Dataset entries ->
***
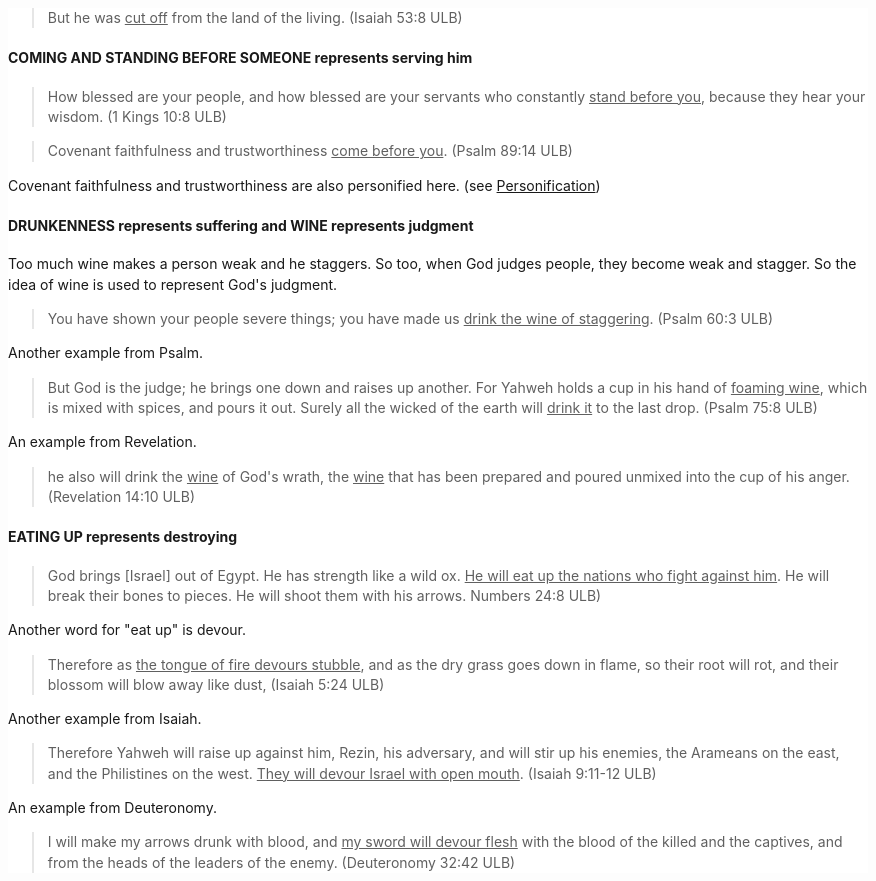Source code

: 
>But he was <u>cut off</u> from the land of the living.  (Isaiah 53:8 ULB)


#### COMING AND STANDING BEFORE SOMEONE represents serving him

<blockquote>How blessed are your people, and how blessed are your servants who constantly <u>stand before you</u>, because they hear your wisdom.  (1 Kings 10:8 ULB)</blockquote>

>Covenant faithfulness and trustworthiness <u>come before you</u>. (Psalm 89:14 ULB)

Covenant faithfulness and trustworthiness are also personified here. (see [Personification](../figs-personification/01.md))


#### DRUNKENNESS represents suffering and WINE represents judgment

Too much wine makes a person weak and he staggers. So too, when God judges people, they become weak and stagger. So the idea of wine is used to represent God's judgment.

>You have shown your people severe things;
>you have made us <u>drink the wine of staggering</u>. (Psalm 60:3 ULB)

Another example from Psalm.
>But God is the judge;
>he brings one down and raises up another.
>For Yahweh holds a cup in his hand of <u>foaming wine</u>,
>which is mixed with spices, and pours it out.
>Surely all the wicked of the earth will <u>drink it</u> to the last drop. (Psalm 75:8 ULB)

An example from Revelation.
>he also will drink the <u>wine</u> of God's wrath, the <u>wine</u> that has been prepared and poured unmixed into the cup of his anger. (Revelation 14:10 ULB)


#### EATING UP represents destroying

>God brings [Israel] out of Egypt.
>He has strength like a wild ox.
><u>He will eat up the nations who fight against him</u>.
>He will break their bones to pieces.
>He will shoot them with his arrows.  Numbers 24:8 ULB)


Another word for "eat up" is devour.
>Therefore as <u>the tongue of fire devours stubble</u>, and as the dry grass goes down in flame,
>so their root will rot, and their blossom will blow away like dust, (Isaiah 5:24 ULB)

Another example from Isaiah.
>Therefore Yahweh will raise up against him, Rezin, his adversary, and will stir up his enemies,
>the Arameans on the east, and the Philistines on the west.
><u>They will devour Israel with open mouth</u>. (Isaiah 9:11-12 ULB)

An example from Deuteronomy.
>I will make my arrows drunk with blood,
>and <u>my sword will devour flesh</u>
>with the blood of the killed and the captives,
>and from the heads of the leaders of the enemy.  (Deuteronomy 32:42 ULB)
***
EXERCISE DIRECTIONS -> Return every line of the material that contains the string "Israel". Case counts.

SOLVED PROBLEM ->
>God brings [Israel] out of Egypt.
><u>They will devour Israel with open mouth</u>. (Isaiah 9:11-12 ULB)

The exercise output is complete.